Copy the lines unchanged, from the line with "Fon: +49 (0) 23 89 92 43 4" up to and including the line with "Zubehör Tennislinien".

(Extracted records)
=== Begin Enclosure ===

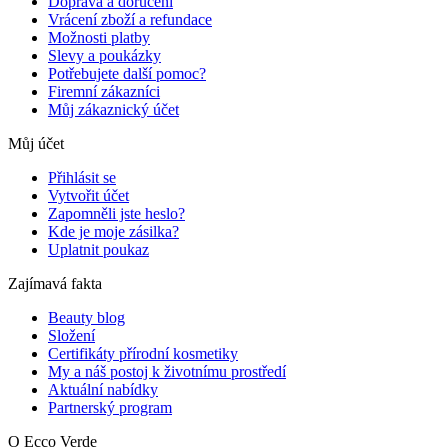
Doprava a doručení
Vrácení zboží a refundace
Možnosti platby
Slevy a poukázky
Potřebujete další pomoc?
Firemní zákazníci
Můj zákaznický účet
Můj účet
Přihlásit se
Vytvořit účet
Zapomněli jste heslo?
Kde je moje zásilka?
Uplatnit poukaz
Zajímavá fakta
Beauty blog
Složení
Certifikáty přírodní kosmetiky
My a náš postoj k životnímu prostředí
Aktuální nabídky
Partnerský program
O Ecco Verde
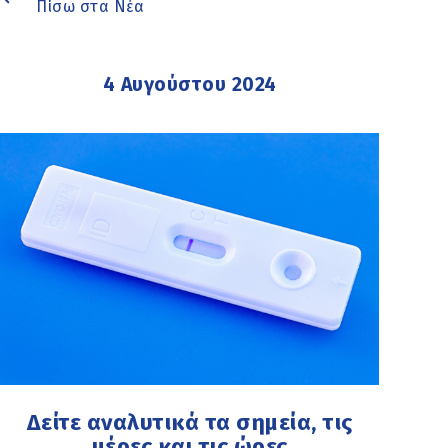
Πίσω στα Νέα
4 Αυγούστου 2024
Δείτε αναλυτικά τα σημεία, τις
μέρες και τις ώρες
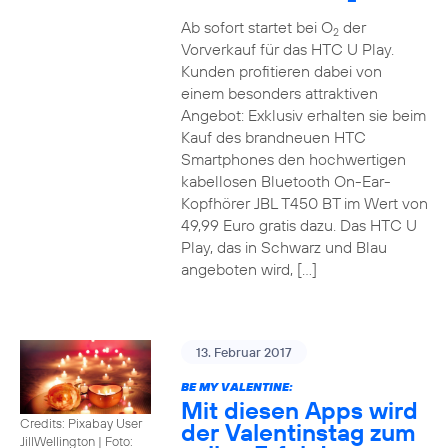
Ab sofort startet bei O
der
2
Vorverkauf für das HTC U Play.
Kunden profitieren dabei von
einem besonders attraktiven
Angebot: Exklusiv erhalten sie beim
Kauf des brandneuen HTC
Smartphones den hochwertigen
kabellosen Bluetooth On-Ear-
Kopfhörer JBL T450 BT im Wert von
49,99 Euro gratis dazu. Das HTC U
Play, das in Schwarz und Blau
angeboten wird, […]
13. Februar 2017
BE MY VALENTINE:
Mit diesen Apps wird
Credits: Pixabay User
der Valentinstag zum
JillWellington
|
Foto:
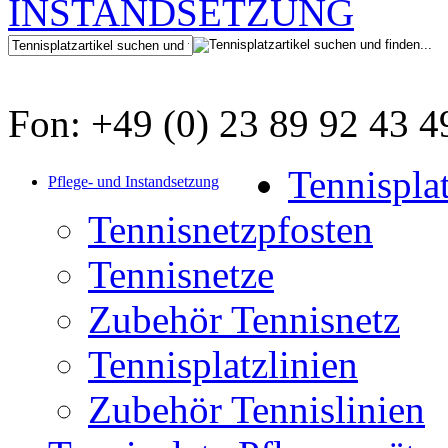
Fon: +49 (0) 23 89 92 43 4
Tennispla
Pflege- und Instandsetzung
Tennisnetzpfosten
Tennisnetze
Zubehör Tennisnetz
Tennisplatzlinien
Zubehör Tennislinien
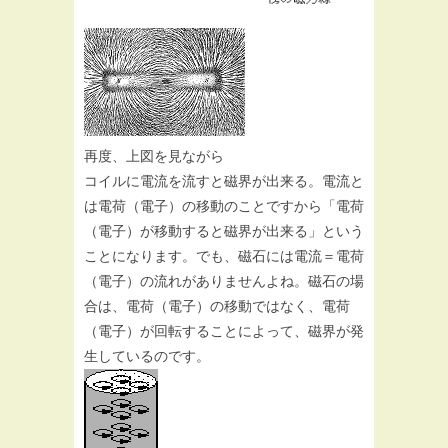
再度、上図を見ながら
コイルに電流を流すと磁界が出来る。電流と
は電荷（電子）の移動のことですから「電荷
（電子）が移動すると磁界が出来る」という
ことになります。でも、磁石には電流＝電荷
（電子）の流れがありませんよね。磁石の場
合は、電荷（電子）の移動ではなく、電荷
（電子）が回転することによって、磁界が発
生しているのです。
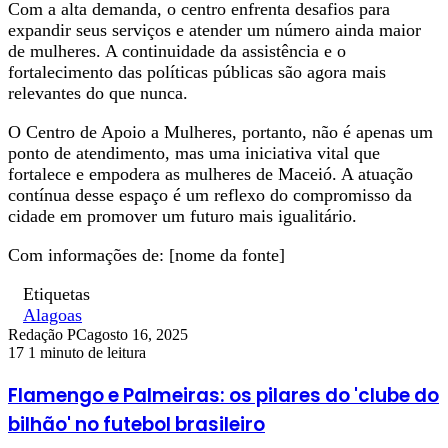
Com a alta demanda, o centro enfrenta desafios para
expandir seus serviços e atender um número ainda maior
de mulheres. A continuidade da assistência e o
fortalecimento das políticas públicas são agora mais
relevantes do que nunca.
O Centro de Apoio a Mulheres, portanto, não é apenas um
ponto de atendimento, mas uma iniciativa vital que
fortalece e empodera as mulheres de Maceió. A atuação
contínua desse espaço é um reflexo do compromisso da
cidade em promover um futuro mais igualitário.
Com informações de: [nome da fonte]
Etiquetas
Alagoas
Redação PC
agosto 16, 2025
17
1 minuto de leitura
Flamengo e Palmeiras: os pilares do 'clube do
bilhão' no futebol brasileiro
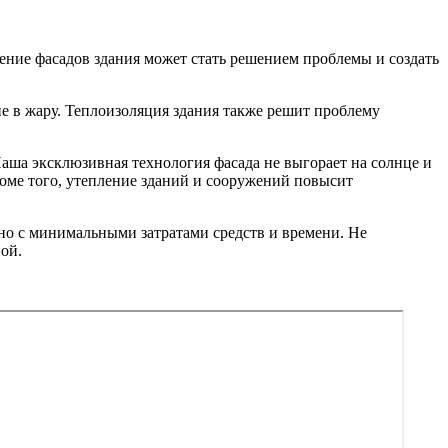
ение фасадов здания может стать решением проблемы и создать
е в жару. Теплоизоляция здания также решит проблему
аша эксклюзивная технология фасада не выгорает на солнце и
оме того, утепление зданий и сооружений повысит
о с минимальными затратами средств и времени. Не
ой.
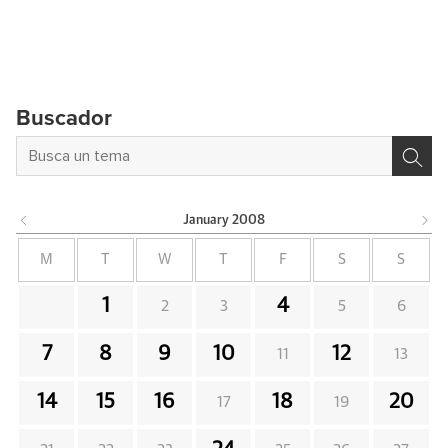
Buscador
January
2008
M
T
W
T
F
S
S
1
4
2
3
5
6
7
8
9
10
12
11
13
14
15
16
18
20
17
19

=== End Enclosure ===

→ **Your response**:
Fon: +49 (0) 23 89 92 43 4
Tennispla
Pflege- und Instandsetzung
Tennisnetzpfosten
Tennisnetze
Zubehör Tennisnetz
Tennisplatzlinien
Zubehör Tennislinien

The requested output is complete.